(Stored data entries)
>>>>>

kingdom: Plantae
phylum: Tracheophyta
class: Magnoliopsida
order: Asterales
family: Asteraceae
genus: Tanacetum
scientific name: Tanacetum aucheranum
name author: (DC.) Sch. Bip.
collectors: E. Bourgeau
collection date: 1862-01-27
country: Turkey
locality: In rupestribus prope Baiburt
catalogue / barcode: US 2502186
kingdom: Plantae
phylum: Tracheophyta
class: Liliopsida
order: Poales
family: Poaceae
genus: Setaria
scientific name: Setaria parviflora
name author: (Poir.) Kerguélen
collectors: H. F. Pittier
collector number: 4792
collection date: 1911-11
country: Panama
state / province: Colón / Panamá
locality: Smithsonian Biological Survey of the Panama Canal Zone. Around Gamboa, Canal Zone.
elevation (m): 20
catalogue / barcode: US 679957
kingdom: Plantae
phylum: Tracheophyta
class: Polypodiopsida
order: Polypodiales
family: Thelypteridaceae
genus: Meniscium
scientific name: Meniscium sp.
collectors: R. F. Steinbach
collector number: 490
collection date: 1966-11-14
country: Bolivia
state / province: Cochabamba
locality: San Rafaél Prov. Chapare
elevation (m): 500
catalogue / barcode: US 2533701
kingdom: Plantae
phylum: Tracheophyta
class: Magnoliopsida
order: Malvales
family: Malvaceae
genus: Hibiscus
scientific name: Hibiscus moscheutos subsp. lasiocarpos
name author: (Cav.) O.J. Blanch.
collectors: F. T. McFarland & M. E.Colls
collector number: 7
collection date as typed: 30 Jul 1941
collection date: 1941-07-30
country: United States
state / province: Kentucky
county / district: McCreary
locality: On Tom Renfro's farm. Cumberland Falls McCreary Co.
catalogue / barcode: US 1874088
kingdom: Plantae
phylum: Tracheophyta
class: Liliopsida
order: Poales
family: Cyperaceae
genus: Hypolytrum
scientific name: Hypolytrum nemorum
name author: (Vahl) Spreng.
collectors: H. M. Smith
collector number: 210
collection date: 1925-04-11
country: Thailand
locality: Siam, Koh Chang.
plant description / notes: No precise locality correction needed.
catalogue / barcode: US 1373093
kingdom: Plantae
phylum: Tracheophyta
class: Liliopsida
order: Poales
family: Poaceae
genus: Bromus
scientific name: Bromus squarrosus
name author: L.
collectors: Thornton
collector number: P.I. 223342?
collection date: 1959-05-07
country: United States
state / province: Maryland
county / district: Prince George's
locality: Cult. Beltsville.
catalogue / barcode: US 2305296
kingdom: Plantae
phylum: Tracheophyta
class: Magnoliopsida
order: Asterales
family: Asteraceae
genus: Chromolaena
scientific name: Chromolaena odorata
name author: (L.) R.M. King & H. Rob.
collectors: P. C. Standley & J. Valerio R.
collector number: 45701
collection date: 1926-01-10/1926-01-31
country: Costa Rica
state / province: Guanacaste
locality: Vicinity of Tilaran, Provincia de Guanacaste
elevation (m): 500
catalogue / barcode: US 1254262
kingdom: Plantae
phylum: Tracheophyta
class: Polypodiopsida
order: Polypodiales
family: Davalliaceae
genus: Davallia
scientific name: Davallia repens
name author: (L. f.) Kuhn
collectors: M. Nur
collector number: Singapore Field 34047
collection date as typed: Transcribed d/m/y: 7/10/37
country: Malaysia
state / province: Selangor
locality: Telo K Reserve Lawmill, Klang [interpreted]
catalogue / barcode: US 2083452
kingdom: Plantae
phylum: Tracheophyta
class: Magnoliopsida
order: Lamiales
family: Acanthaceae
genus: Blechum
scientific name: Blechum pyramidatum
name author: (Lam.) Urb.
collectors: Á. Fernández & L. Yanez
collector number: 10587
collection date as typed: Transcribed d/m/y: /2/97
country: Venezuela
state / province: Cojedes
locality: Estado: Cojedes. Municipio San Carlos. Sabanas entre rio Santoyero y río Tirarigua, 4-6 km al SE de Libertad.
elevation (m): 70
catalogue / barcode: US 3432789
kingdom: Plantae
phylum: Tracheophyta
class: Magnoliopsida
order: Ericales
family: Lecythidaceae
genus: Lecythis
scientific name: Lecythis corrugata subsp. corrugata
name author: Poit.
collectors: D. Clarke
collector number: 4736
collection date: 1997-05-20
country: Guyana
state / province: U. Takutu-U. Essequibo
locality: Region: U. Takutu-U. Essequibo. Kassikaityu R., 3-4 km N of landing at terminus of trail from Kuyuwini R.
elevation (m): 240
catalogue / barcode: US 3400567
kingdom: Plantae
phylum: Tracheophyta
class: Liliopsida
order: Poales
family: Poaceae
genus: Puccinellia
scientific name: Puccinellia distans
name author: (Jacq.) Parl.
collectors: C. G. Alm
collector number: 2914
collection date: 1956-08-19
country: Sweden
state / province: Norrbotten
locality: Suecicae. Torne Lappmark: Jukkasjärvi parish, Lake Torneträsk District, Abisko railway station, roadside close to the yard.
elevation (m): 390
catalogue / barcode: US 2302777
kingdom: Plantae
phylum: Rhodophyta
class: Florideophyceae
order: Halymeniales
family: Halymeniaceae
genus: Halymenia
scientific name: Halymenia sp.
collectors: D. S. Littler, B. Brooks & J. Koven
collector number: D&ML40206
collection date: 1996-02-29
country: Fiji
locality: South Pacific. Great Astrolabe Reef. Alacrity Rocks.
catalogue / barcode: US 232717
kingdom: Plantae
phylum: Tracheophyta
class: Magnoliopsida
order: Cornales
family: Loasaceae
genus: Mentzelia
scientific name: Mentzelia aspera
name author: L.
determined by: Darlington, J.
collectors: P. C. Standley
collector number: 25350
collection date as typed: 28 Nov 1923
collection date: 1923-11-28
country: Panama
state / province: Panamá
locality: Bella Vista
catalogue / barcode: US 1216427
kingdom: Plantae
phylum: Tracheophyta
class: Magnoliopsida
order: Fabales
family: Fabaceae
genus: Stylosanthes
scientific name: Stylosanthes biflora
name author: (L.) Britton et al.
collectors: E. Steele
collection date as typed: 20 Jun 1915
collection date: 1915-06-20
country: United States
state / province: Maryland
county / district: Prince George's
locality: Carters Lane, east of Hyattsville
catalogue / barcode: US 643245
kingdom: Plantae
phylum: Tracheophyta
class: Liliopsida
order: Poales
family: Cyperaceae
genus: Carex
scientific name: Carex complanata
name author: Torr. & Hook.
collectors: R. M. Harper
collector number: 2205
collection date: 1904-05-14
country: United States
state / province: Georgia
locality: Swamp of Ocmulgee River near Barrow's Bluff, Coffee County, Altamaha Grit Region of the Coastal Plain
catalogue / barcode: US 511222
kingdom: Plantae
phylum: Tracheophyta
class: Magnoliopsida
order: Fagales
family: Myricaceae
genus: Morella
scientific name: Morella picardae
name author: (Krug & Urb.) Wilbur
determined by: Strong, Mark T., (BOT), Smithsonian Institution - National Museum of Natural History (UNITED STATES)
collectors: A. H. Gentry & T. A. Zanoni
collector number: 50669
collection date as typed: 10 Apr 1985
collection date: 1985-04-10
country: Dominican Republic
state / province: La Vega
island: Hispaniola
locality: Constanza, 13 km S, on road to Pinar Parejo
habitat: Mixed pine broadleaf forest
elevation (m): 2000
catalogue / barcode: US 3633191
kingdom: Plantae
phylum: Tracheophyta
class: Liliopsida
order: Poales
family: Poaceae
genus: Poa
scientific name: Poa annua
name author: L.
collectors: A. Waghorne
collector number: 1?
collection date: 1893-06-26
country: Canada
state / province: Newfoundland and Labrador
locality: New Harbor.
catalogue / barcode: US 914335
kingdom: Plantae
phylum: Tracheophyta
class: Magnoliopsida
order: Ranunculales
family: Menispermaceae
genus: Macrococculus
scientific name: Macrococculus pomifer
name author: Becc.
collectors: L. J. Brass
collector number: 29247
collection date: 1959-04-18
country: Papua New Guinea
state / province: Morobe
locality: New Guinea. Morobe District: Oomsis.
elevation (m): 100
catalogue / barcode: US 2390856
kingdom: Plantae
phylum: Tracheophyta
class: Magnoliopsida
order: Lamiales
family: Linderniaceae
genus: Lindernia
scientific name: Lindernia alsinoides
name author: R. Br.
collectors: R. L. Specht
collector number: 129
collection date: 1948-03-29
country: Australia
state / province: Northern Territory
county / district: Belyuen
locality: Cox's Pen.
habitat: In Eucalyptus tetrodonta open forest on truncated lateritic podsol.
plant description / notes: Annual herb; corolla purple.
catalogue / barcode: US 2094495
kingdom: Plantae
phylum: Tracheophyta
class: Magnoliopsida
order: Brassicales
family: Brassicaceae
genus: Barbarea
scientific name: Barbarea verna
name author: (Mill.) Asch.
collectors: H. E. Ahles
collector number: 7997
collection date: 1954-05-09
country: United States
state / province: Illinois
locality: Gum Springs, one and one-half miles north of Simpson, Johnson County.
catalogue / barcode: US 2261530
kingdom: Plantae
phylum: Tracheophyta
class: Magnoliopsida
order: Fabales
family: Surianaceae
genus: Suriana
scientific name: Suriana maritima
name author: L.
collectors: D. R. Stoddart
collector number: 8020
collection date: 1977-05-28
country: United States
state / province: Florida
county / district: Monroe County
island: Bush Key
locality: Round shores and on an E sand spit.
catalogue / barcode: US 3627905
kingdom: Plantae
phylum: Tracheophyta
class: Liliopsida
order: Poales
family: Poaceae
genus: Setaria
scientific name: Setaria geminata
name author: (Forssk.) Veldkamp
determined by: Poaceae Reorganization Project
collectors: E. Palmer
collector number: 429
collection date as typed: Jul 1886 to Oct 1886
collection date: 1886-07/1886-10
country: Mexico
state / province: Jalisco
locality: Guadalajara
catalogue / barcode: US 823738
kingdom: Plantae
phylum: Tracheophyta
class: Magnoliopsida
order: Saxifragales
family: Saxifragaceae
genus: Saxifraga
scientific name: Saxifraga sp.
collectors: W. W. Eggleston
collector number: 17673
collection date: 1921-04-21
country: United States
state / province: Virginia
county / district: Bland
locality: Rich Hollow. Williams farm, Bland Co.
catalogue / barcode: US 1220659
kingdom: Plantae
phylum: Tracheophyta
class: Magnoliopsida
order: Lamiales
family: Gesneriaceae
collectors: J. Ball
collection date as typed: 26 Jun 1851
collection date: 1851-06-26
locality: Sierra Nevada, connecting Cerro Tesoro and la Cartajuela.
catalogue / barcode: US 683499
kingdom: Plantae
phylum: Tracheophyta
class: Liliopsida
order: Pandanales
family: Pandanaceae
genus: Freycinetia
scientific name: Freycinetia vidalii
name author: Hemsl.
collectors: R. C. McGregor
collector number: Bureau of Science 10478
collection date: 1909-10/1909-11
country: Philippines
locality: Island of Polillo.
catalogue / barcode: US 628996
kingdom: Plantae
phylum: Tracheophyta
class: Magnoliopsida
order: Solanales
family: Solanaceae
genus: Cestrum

<<<<<

— Direction —
Reproduce everything from the line "family: Pandanaceae" down to the end of the records, renaming "locality" as "site" and keeping every other part the same.

— Response —
family: Pandanaceae
genus: Freycinetia
scientific name: Freycinetia vidalii
name author: Hemsl.
collectors: R. C. McGregor
collector number: Bureau of Science 10478
collection date: 1909-10/1909-11
country: Philippines
site: Island of Polillo.
catalogue / barcode: US 628996
kingdom: Plantae
phylum: Tracheophyta
class: Magnoliopsida
order: Solanales
family: Solanaceae
genus: Cestrum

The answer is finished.